Кора задумчиво опустила глаза и, помолчав немного, сказала:
— Я не знаю почему, Манес, но я так же охотно отправилась бы на север, как и в Аркадию, только вместе. Мне кажется, что повсюду, куда бы мы с тобой ни отправились, всюду для меня была бы Аркадия.
При этих словах девушки, Манес покраснел. Его руки задрожали как всегда, когда он сильно волновался. Сначала он не мог ничего сказать и только после некоторого молчания произнес:
— Но, конечно, Кора, ты предпочла бы отправиться в Аркадию к своим, я охотно буду сопровождать тебя и сделаюсь пастухом, и мне кажется, что повсюду, куда я ни сопровождал бы тебя, я найду родину и свое царство.
Тут он замолчал и еще больше покраснел.
С улицы донесся шум проходившей мимо толпы вакханок. Факелы сверкали. Слышалось веселое пение и громкие восклицания, а наверху юноша и девушка в смущении стояли друг против друга. Ни один не осмеливался первым протянуть руку, ни сатир, ни вакханка не могли поднять глаза.

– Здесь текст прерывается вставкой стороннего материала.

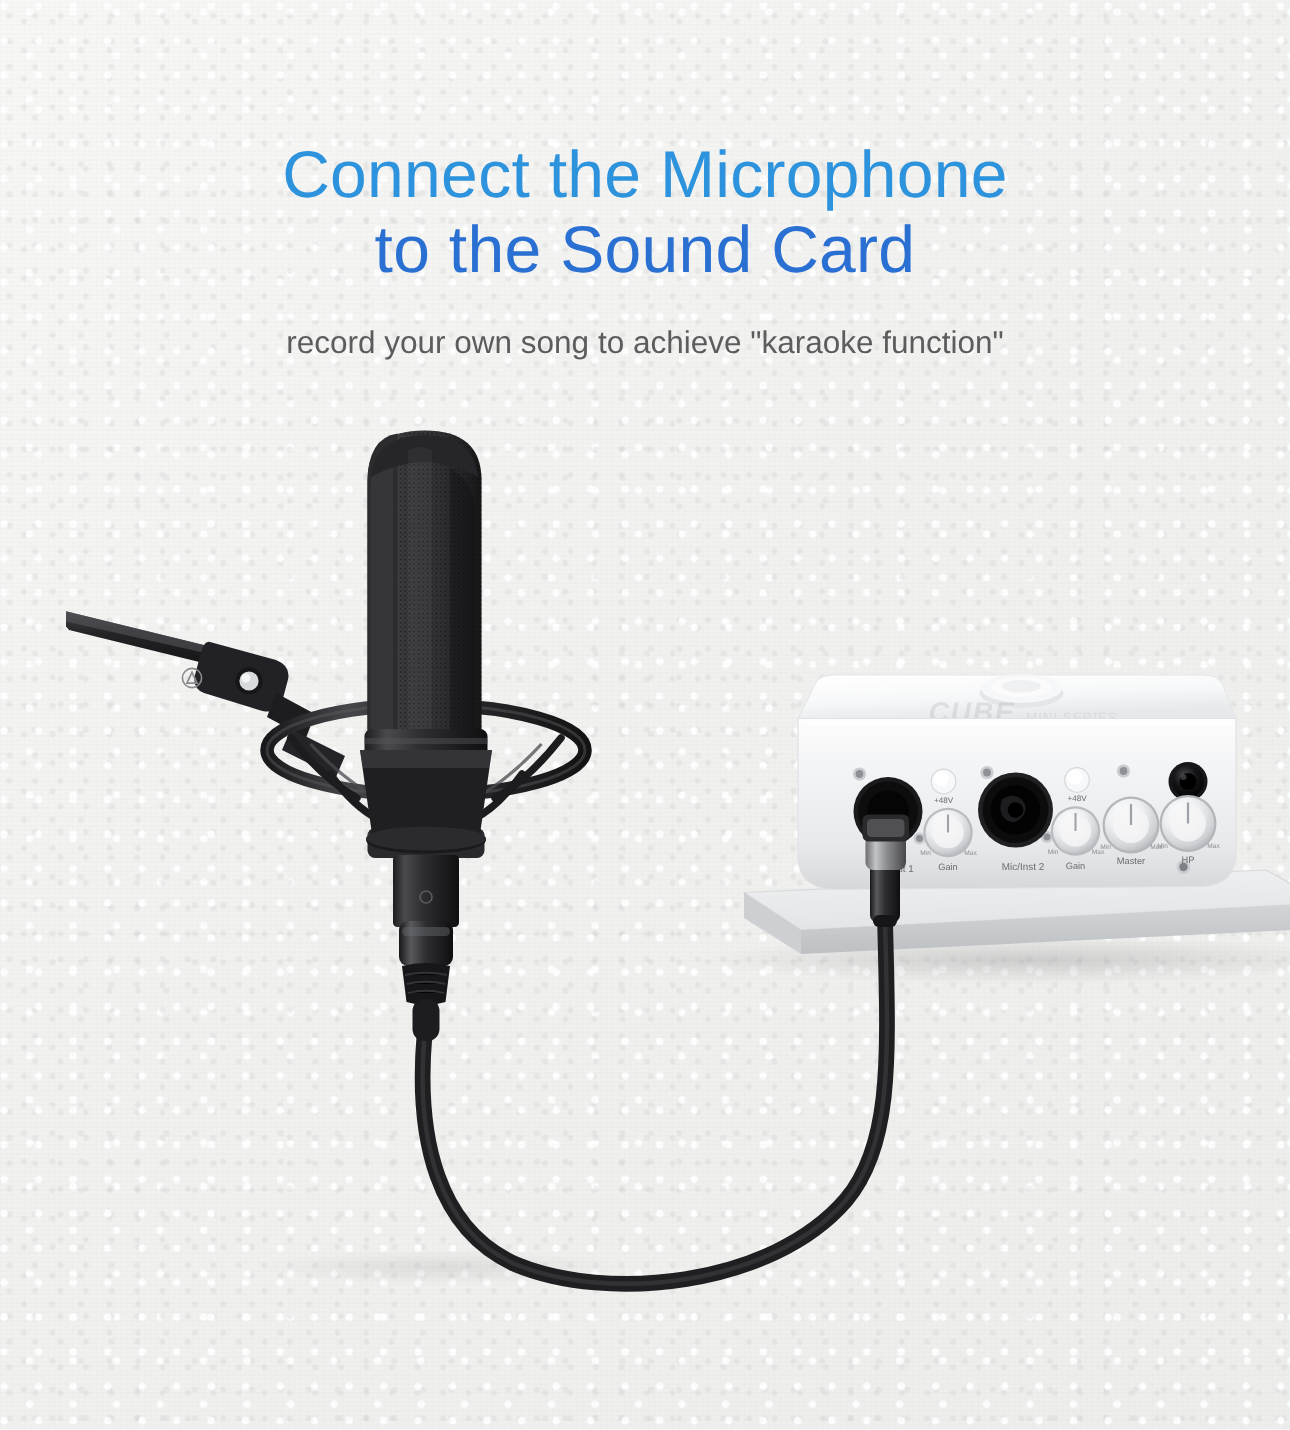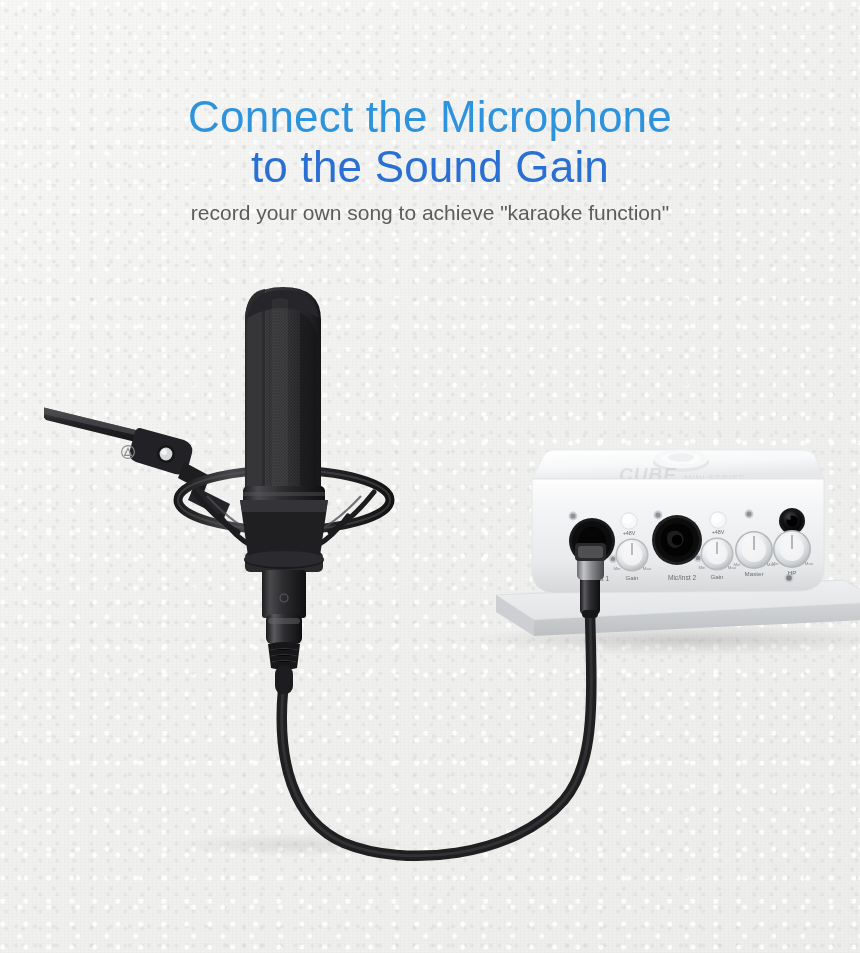"to the Sound Gain" div.title-line2 { text: Gain -> Card }
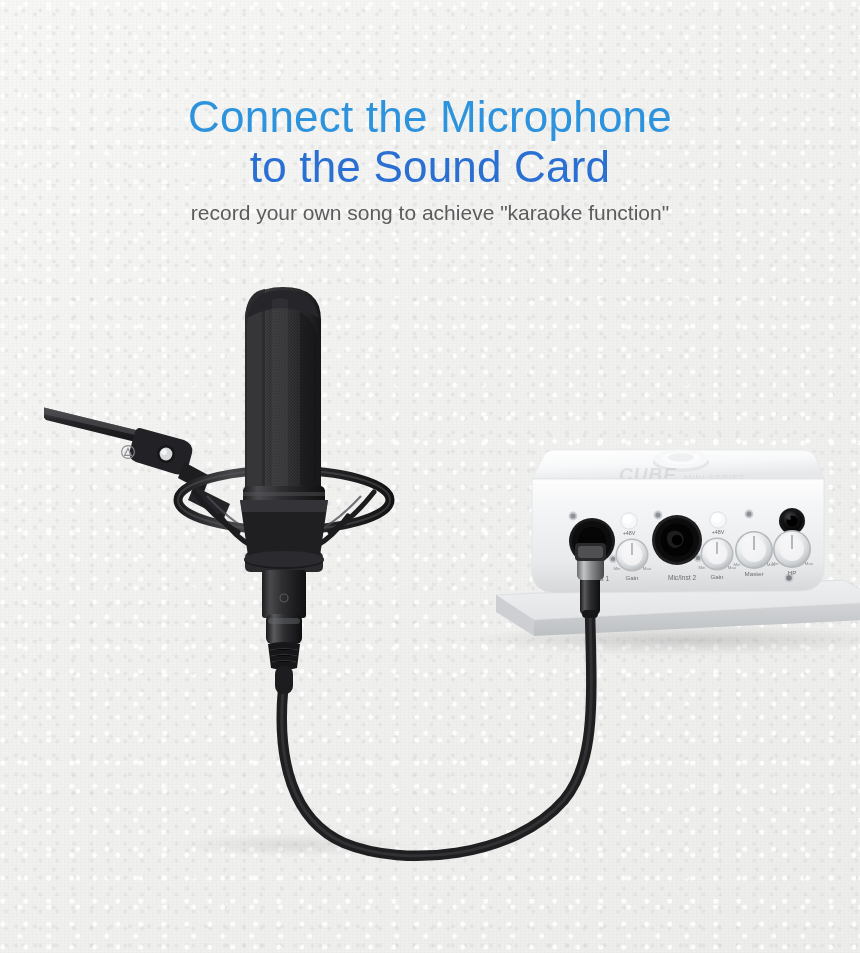"record your own song to" .subtitle { margin-top: 8px -> 24px }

— Они любят друг друга, — сказал Перикл Аспазии, — они любят друг друга, но, как кажется, необыкновенной любовью. Они любят душами, говорят только о жертвах, которые готовы принести друг другу.
— Да, — сказала Аспазия, — они любят друг друга такой любовью, которую могли придумать только Манес и Кора. Любовь заставила их потерять веселость, они бледны и печальны и, хотя знают, что любят и любимы, но не наслаждаются своей взаимной любовью, так как не осмеливаются даже протянуть друг другу руку, не решаются поцеловать друг друга.